Most safari companies are based in Europe and use African destinations as a product. AfroExplorers is different: founded and led by an African safari specialist, operating a social enterprise model where the communities you visit are partners — not scenery.
This is not a marketing position. It is the structure of how we operate and how we choose every supplier, lodge, and guide we work with.
We only work with locally-owned lodges, guides, and operators — never large international chains. Your money stays in the destination.

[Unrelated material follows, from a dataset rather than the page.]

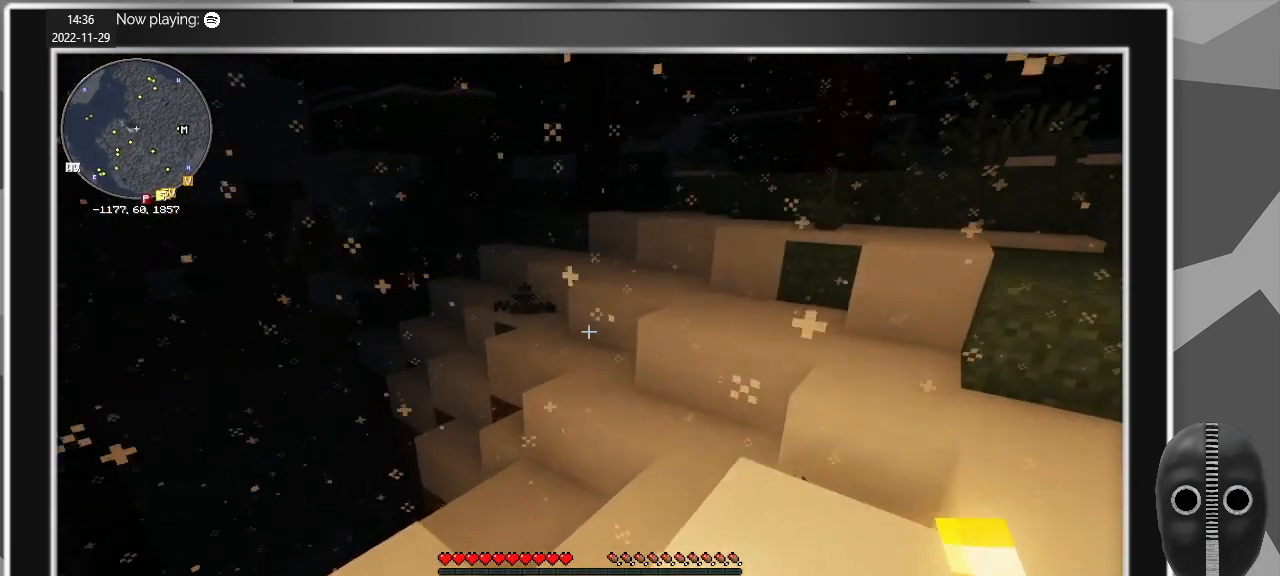
{"keys": ["d", "w"], "mouse": [], "events": []}
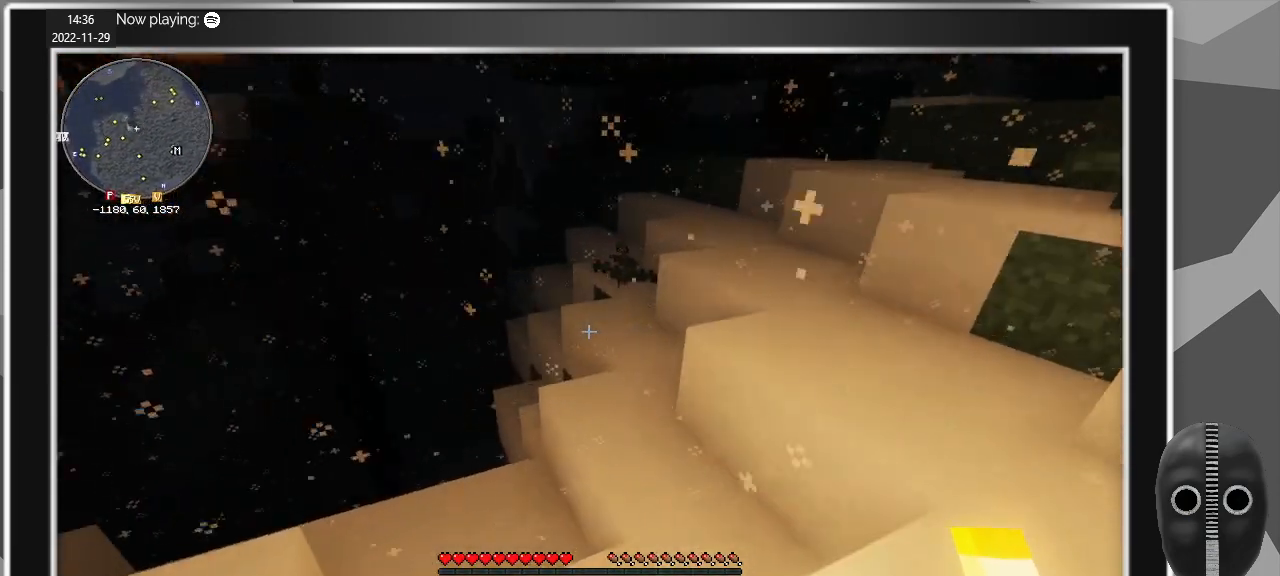
{"keys": ["d", "w"], "mouse": [], "events": [[33, "space", "down"], [167, "space", "up"]]}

A fixed portion of every booking goes directly to community projects in the areas we visit — built into the cost, not a voluntary extra.
Ubuntu — "I am because we are" — shapes how we design every trip, every partnership, and every interaction with the places we visit.
Whether you have a specific destination in mind or just know you want something more meaningful than a standard safari — get in touch. Darlington responds personally within 48 hours.
Each tour below has a full day-by-day itinerary — click "View Itinerary" on any card to see exactly what happens on each day, what's included, and what the experience actually involves. No vague promises.
For independent travellers who want to drive through Botswana's wilderness at their own pace. We provide a fully equipped 4×4, pre-planned route, all park bookings, and 24/7 support. You drive through Moremi, Chobe, the Makgadikgadi Pans, and the Central Kalahari — some of Africa's least-visited wilderness areas.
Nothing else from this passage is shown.